• **REQUIREMENT**
From the line containing "347 31 85.75" to the line containing "355 323 30.37" in the records below, set down every line exactly as it stands, both ends included, and skip the pictures.

┌──

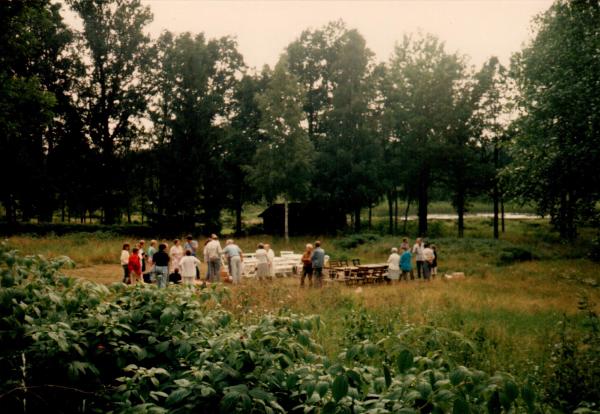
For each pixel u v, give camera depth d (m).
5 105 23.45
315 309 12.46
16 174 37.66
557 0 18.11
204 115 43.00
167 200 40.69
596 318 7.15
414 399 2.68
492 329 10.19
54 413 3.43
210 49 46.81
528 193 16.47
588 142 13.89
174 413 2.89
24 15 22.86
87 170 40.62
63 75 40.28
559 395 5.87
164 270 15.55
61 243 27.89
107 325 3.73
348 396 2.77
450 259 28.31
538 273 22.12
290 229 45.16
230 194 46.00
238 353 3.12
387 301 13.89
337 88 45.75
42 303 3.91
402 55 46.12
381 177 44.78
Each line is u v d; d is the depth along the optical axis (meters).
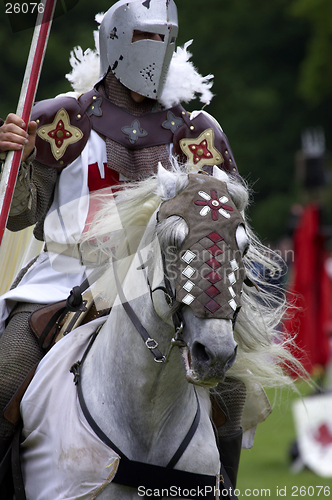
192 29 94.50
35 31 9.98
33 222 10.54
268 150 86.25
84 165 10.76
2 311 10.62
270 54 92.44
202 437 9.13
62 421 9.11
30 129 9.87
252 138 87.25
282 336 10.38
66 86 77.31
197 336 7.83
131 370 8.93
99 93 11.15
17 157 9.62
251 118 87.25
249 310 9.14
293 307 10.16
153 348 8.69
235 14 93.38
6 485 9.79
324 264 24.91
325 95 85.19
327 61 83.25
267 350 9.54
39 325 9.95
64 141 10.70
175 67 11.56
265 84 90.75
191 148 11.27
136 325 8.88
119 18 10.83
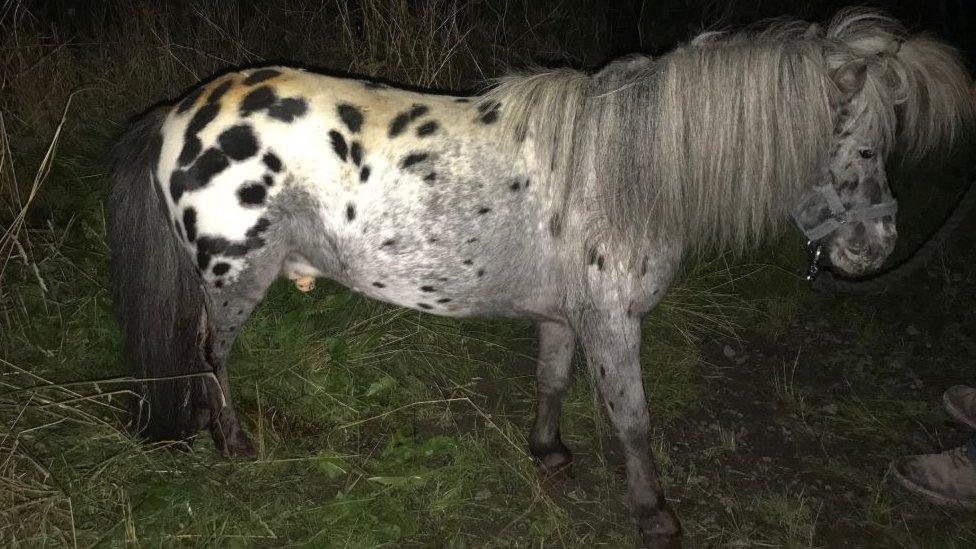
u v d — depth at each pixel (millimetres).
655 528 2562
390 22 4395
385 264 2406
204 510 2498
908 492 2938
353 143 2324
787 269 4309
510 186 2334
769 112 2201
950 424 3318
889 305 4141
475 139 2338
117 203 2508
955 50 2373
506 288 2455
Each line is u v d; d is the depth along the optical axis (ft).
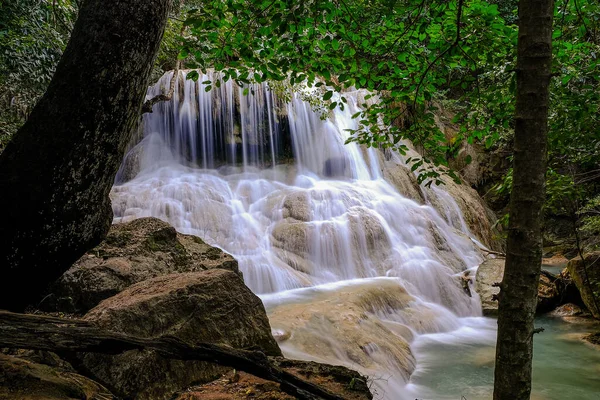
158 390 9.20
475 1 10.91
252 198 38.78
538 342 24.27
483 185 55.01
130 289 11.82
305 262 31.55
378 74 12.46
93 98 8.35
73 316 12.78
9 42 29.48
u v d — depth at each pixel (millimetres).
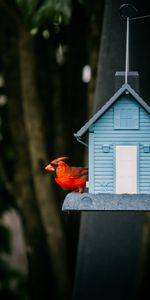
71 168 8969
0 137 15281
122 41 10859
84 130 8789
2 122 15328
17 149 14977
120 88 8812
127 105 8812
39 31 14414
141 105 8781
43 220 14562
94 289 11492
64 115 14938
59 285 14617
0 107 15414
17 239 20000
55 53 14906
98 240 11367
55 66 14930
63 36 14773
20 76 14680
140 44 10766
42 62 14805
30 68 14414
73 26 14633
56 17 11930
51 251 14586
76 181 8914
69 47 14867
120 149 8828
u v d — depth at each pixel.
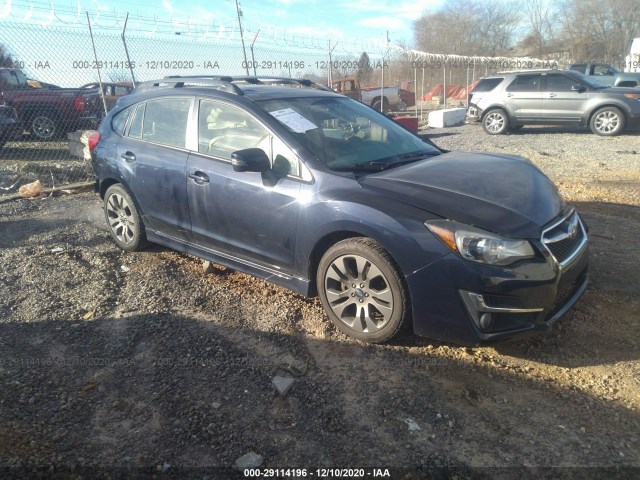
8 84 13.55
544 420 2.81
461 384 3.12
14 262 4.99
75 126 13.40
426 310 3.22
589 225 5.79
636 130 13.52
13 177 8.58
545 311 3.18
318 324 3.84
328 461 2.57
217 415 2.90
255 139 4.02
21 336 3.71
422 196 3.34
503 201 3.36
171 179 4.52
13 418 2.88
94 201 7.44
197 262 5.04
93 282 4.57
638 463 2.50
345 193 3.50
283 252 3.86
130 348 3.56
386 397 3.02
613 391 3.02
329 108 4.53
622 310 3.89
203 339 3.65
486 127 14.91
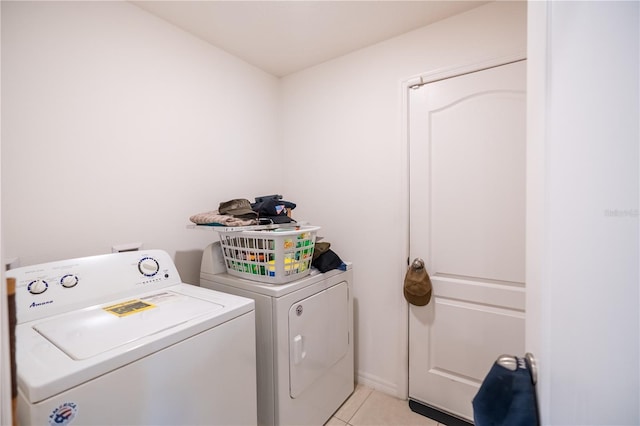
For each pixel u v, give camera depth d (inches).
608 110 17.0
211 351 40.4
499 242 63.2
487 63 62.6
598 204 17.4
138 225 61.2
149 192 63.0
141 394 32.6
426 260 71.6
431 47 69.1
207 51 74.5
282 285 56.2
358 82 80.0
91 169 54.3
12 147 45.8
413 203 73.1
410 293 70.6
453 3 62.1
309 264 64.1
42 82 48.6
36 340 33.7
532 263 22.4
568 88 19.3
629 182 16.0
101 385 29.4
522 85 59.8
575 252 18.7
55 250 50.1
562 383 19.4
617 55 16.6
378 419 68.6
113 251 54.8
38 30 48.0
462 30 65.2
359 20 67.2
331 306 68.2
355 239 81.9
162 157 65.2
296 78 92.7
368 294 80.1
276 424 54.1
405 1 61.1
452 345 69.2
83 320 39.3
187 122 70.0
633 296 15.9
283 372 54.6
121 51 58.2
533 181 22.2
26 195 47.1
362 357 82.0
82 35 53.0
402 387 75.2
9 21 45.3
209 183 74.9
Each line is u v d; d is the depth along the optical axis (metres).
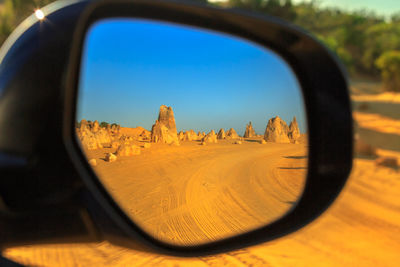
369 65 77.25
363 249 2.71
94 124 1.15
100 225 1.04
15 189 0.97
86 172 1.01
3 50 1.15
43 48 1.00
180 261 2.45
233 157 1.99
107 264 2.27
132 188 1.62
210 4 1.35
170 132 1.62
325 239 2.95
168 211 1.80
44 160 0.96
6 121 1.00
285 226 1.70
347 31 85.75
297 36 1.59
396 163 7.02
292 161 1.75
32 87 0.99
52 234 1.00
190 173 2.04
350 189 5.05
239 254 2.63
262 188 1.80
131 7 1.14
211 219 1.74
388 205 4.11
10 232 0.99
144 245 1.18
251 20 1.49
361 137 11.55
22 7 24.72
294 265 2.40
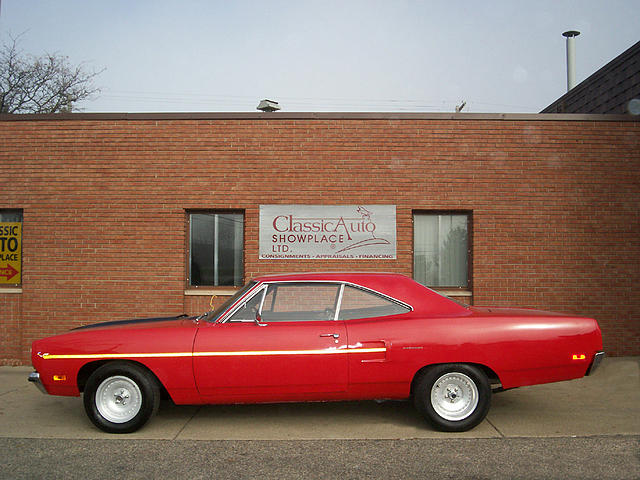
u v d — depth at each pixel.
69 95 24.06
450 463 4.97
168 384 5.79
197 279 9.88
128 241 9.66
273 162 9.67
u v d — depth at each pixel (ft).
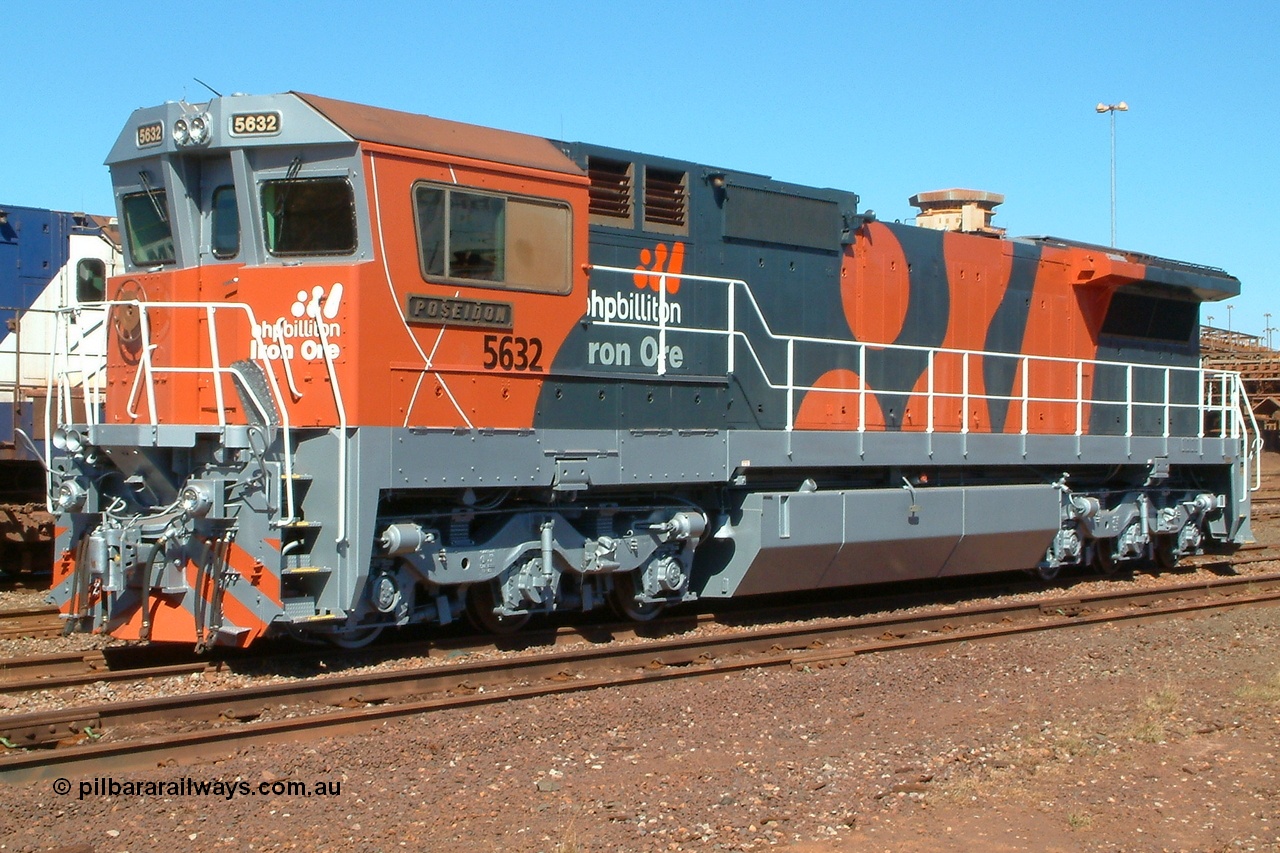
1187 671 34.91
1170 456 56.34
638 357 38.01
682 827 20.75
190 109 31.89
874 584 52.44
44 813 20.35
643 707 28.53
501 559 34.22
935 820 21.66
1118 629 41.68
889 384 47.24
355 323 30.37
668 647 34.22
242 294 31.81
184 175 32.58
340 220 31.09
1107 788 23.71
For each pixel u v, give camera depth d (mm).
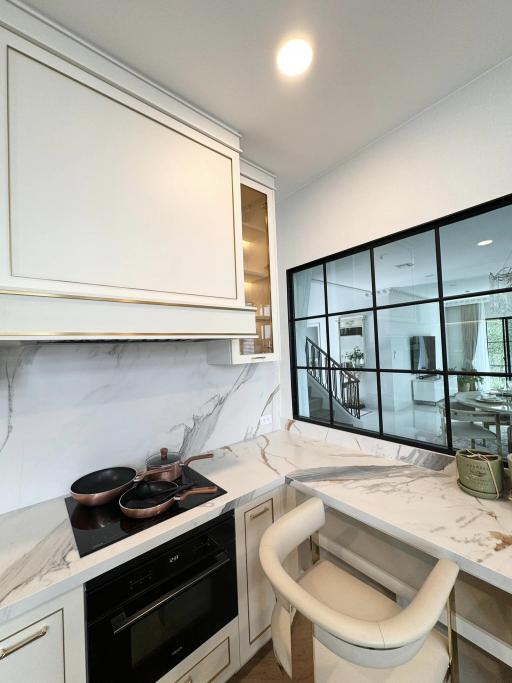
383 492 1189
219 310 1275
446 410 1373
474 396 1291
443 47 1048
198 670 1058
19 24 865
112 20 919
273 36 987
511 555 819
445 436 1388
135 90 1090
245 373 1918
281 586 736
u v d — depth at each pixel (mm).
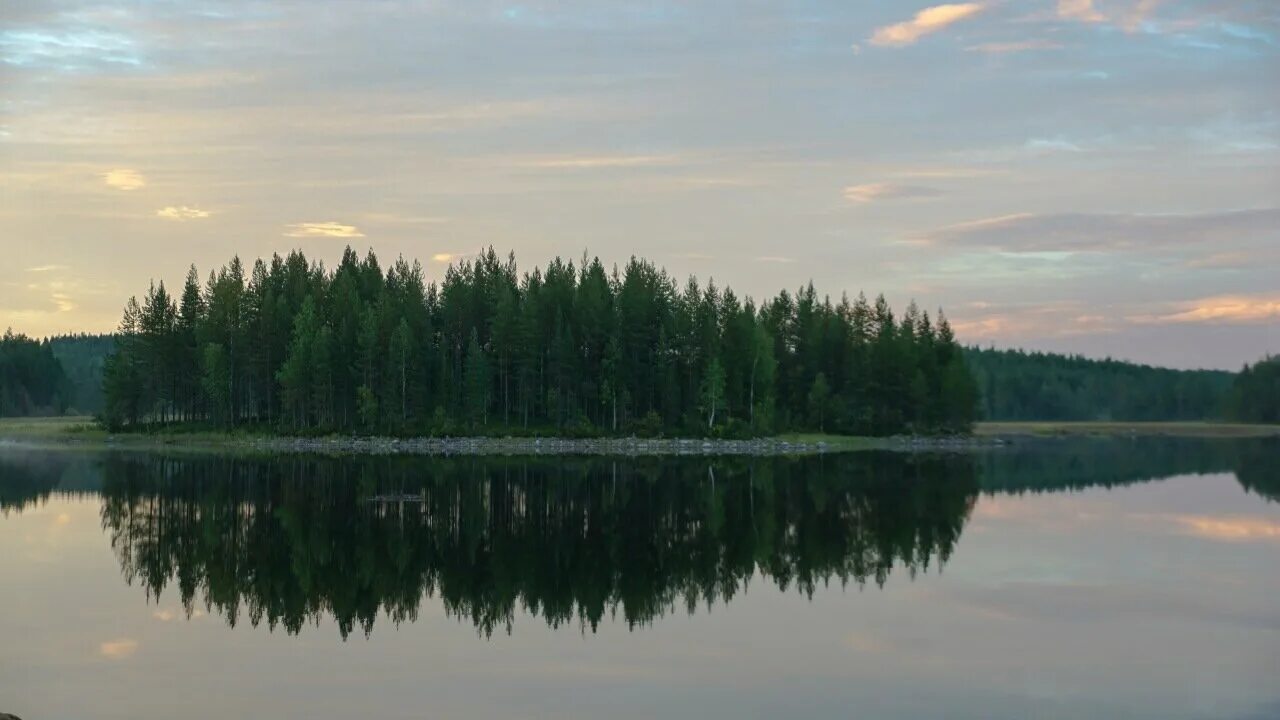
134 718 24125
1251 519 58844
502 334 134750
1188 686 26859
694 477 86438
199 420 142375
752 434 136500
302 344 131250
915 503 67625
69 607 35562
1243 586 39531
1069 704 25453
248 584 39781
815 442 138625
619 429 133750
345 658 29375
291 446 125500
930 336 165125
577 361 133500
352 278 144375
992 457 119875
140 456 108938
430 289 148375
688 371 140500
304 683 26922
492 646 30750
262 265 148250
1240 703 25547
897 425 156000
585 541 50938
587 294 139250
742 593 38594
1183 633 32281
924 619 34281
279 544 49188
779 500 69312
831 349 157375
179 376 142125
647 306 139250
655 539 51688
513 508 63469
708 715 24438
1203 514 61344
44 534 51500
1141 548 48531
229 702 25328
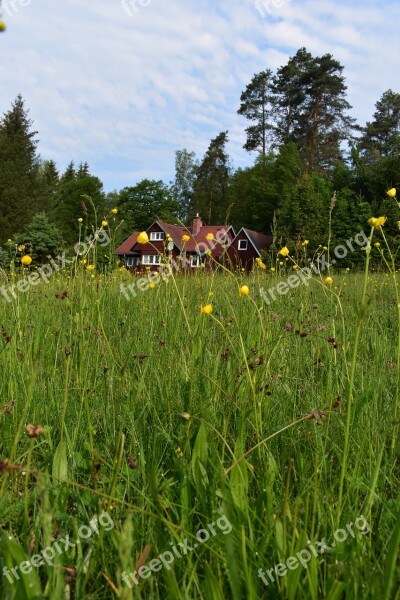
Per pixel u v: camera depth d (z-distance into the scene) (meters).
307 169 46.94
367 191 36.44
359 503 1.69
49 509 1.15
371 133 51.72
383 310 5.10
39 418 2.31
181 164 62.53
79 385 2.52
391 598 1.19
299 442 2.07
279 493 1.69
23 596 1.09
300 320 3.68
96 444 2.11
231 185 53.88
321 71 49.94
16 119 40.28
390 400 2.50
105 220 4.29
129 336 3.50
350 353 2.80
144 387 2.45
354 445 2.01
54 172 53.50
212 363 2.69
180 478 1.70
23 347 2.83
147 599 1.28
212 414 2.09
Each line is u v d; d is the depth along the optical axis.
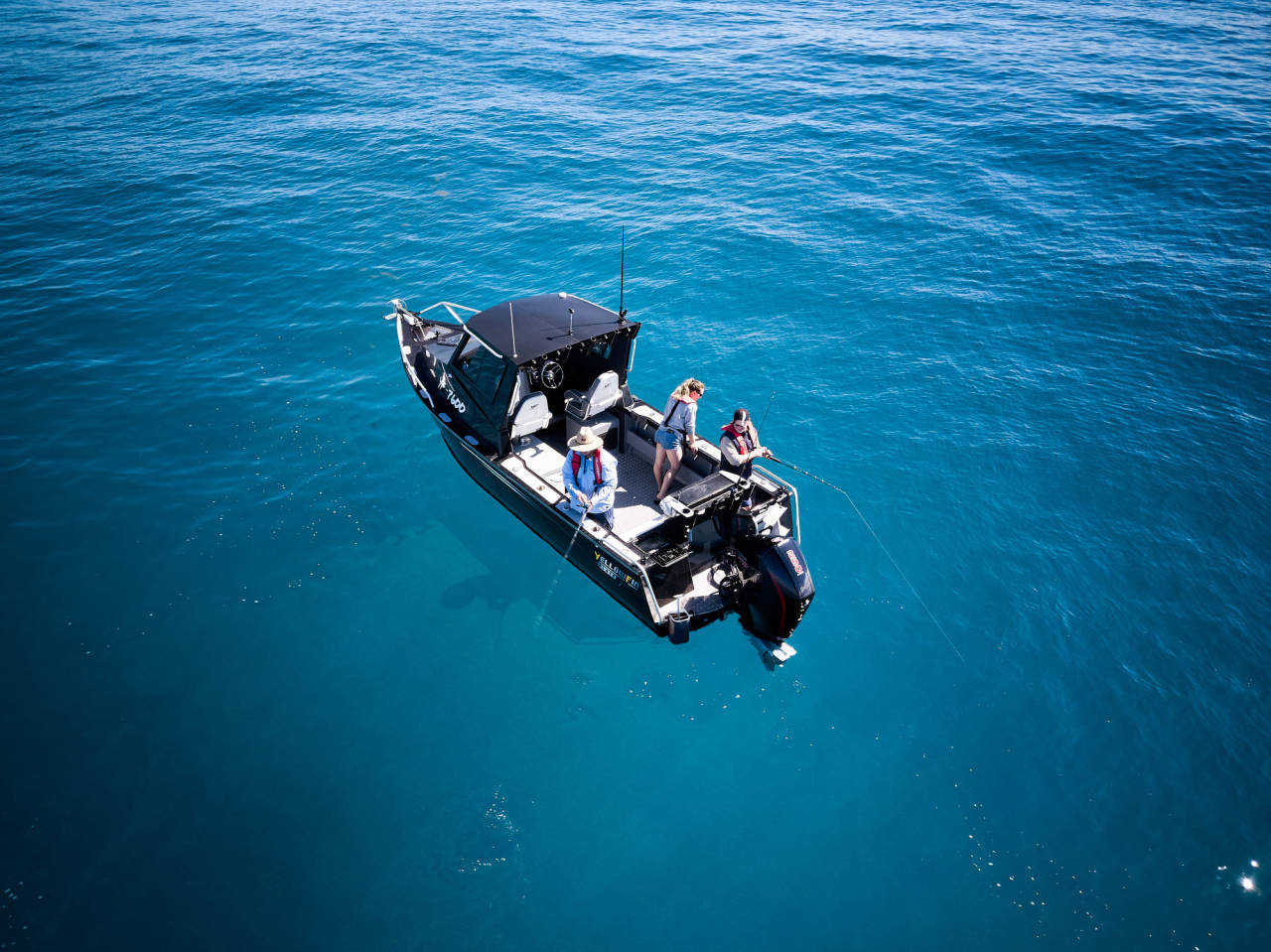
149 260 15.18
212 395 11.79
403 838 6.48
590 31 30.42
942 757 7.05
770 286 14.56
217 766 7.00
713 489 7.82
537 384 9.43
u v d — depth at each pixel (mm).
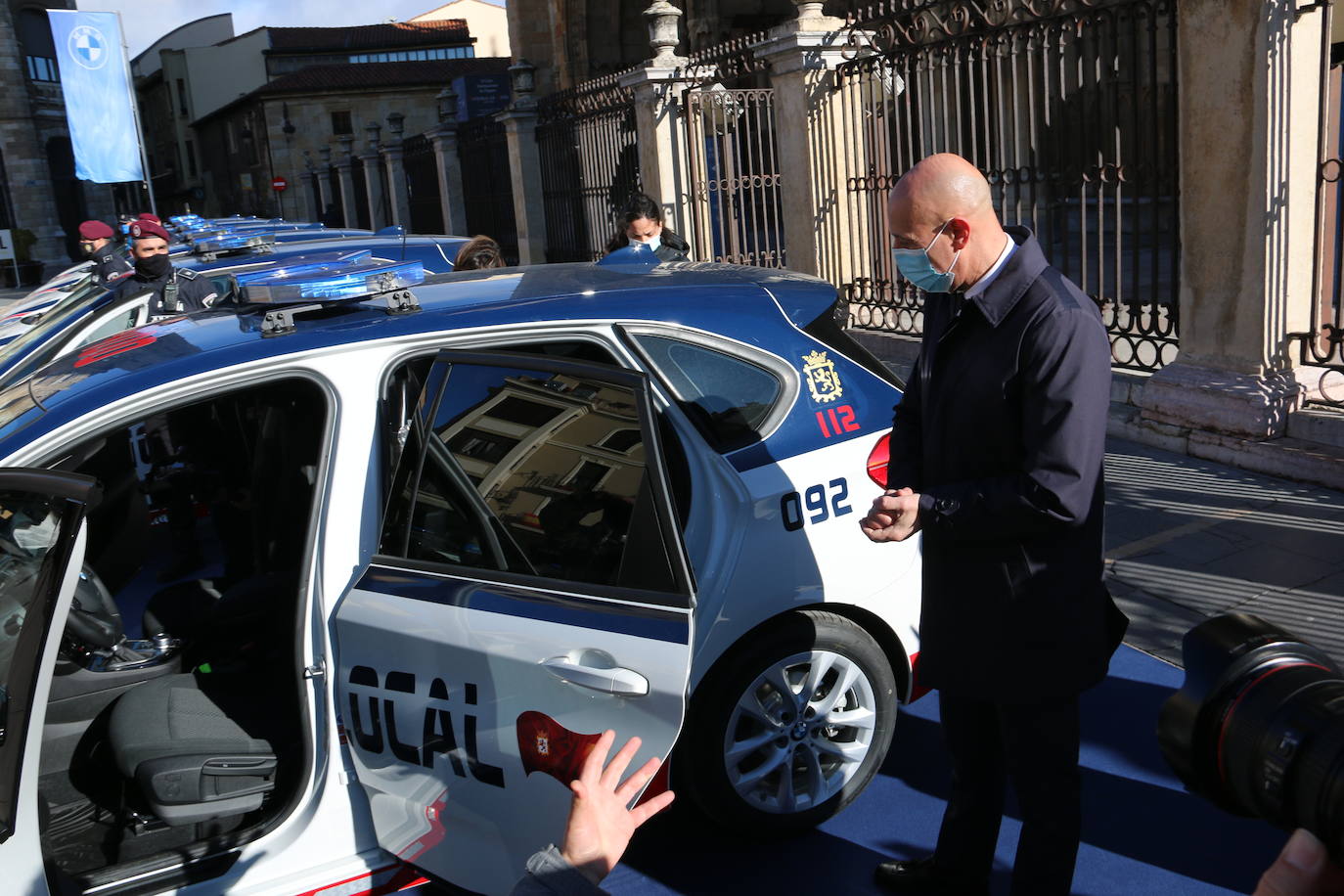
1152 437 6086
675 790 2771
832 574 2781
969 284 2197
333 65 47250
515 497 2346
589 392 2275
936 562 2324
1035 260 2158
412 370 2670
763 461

└──

• **ANSWER SECTION**
347 31 85.75
297 36 1.59
396 163 7.02
292 161 1.75
32 87 0.99
52 234 1.00
190 173 2.04
350 189 5.05
239 254 2.63
262 188 1.80
131 7 1.14
211 219 1.74
388 205 4.11
10 232 0.99
144 245 1.18
251 20 1.49
361 137 11.55
22 7 24.72
294 265 2.40
u v d — depth at each pixel.
69 95 24.06
450 463 4.97
168 384 5.79
197 279 9.88
128 241 9.66
273 162 9.67
u v d — depth at each pixel (ft).
1187 671 34.91
1170 456 56.34
638 357 38.01
682 827 20.75
190 109 31.89
874 584 52.44
44 813 20.35
643 707 28.53
501 559 34.22
935 820 21.66
1118 629 41.68
889 384 47.24
355 323 30.37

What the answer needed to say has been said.